- Prompt 1
Could you rewrite everything in the review from "For instance American" down to "of sports personalities.", swapping "American Icon" for "National Idol"?

The world of Super Corporate Heroes isn’t your typical superhero world. It tows the line between the average superhero world and our own world which makes the commentary about both interesting. Image this if you will, all vigilantes work for and are licensed by Superhero, Inc. which is a private company that regulates and payrolls superheroes. Here’s the thing about that though… they’ll only save you if you have the money. Meaning as our first chapter of the story points out; if you’re hanging from the ledge of a building on fire then you must agree to their terms of being rescued and pay them on site. That’s how the story opens and it’s the perfect introduction to the world.
The story covers a lot of possibilities of this system, a system that has shrunk the police force and private security force to the point of skin and bones. You buy Superhero, Inc. insurance for your building, your school and if you don’t then they got you by the balls when you’re in danger.
The story also looks at how well-known characters would work in this system. You have your Batman, Superman and Wonder Woman archetypes along with a pretty amusing Spider-Man archetype as well. They’re homages and very good ones at that since they don’t look or act like their “big two” counterparts.
For instance American Icon is the Superman archetype and he looks a lot like Elvis and acts a lot like a rock star (so Elvis again?). He has maternity cases, rape charges and a slew of other things against him making him the most unliked piece of shit in the universe, but he keeps his job because he draws the people in. It reminded me a lot of sports personalities.

- Collection entries
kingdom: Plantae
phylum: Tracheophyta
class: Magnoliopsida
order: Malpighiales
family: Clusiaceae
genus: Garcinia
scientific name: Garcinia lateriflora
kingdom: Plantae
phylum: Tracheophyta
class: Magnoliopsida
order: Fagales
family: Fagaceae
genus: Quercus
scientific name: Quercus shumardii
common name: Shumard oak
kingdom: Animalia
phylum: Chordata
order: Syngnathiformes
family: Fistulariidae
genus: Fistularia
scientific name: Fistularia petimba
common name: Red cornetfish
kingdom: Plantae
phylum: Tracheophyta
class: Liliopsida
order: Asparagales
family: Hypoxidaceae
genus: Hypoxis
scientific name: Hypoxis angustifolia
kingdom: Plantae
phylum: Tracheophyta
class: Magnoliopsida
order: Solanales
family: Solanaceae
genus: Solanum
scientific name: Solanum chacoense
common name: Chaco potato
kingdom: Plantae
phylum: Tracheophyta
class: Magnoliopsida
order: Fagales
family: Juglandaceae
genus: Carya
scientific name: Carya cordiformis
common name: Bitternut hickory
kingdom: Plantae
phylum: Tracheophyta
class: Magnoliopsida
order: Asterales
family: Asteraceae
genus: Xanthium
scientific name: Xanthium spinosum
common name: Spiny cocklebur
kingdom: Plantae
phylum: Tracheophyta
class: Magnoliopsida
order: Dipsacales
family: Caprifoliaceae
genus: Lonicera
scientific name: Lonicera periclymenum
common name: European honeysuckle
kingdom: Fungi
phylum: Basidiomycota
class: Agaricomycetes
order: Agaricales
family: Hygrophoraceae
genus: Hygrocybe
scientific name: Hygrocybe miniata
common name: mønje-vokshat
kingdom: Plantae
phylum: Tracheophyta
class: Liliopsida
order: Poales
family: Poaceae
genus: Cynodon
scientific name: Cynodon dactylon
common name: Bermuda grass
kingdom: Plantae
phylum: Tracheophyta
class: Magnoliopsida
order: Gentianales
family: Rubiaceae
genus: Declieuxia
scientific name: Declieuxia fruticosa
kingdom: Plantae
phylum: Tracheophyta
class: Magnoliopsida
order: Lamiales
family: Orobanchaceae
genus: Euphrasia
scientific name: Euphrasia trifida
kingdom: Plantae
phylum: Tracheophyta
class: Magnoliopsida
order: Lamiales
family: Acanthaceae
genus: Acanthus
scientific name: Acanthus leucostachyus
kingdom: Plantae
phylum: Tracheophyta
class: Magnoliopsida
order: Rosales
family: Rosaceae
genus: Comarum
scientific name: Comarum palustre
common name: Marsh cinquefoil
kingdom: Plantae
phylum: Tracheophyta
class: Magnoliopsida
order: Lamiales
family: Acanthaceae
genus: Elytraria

- Prompt 2
Can you echo everything in the listing from its start down to the line containing "genus: Quercus", word for word?

- Problem solution 1
For instance National Idol is the Superman archetype and he looks a lot like Elvis and acts a lot like a rock star (so Elvis again?). He has maternity cases, rape charges and a slew of other things against him making him the most unliked piece of shit in the universe, but he keeps his job because he draws the people in. It reminded me a lot of sports personalities.

- Problem solution 2
kingdom: Plantae
phylum: Tracheophyta
class: Magnoliopsida
order: Malpighiales
family: Clusiaceae
genus: Garcinia
scientific name: Garcinia lateriflora
kingdom: Plantae
phylum: Tracheophyta
class: Magnoliopsida
order: Fagales
family: Fagaceae
genus: Quercus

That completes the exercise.